Below are several entries. Transcribe exactly those lines that fall from the one with "of prostate low-grade" through the one with "immunohistochemical staining in", end lines included.

─── Available data

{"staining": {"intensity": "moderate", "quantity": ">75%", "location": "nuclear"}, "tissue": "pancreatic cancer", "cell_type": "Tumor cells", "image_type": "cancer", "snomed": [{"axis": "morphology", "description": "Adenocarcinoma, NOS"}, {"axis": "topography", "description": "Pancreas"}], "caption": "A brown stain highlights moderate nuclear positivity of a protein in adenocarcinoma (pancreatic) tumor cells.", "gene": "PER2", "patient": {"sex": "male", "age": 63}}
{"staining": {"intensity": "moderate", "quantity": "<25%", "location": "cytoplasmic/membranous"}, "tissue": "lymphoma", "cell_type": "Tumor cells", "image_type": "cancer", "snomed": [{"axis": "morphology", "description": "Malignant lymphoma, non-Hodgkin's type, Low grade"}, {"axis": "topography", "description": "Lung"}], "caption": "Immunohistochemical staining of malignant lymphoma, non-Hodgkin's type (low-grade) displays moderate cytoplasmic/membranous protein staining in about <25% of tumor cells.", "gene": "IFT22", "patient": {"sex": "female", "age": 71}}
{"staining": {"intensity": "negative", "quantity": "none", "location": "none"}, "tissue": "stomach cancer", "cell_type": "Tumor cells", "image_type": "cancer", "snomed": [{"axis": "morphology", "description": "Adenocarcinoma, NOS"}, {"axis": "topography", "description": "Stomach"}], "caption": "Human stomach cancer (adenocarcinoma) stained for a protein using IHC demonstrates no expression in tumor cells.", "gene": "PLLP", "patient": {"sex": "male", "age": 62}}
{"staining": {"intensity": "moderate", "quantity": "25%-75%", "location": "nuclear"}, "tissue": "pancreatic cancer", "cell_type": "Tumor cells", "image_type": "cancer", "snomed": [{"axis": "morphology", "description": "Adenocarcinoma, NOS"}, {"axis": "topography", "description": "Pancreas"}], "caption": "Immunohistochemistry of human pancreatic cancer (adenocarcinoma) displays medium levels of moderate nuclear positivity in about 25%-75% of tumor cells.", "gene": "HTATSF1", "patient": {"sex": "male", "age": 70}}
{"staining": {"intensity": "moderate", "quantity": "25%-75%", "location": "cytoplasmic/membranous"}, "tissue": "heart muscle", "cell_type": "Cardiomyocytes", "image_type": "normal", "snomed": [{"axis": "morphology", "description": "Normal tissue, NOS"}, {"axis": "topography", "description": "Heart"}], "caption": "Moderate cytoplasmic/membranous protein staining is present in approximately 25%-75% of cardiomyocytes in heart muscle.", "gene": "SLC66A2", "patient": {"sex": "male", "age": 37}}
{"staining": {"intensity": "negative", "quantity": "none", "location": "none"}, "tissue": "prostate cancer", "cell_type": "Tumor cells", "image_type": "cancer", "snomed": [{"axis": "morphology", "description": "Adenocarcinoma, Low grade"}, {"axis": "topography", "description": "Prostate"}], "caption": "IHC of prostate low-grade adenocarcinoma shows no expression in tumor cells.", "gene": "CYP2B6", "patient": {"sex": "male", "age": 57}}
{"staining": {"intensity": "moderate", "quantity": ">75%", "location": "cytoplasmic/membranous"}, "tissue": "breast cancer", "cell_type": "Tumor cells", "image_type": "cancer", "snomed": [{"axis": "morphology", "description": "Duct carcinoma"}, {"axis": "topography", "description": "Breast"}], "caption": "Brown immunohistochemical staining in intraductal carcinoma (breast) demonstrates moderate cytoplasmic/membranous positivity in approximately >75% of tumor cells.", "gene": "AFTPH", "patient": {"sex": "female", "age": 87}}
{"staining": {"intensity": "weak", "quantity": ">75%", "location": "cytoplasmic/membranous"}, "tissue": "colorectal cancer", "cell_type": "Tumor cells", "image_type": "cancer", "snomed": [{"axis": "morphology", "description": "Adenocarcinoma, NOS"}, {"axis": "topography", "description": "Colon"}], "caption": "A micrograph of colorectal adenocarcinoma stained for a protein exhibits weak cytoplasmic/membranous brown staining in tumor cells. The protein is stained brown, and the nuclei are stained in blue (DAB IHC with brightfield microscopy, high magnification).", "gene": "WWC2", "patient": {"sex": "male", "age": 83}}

──────

_Task response_
{"staining": {"intensity": "negative", "quantity": "none", "location": "none"}, "tissue": "prostate cancer", "cell_type": "Tumor cells", "image_type": "cancer", "snomed": [{"axis": "morphology", "description": "Adenocarcinoma, Low grade"}, {"axis": "topography", "description": "Prostate"}], "caption": "IHC of prostate low-grade adenocarcinoma shows no expression in tumor cells.", "gene": "CYP2B6", "patient": {"sex": "male", "age": 57}}
{"staining": {"intensity": "moderate", "quantity": ">75%", "location": "cytoplasmic/membranous"}, "tissue": "breast cancer", "cell_type": "Tumor cells", "image_type": "cancer", "snomed": [{"axis": "morphology", "description": "Duct carcinoma"}, {"axis": "topography", "description": "Breast"}], "caption": "Brown immunohistochemical staining in intraductal carcinoma (breast) demonstrates moderate cytoplasmic/membranous positivity in approximately >75% of tumor cells.", "gene": "AFTPH", "patient": {"sex": "female", "age": 87}}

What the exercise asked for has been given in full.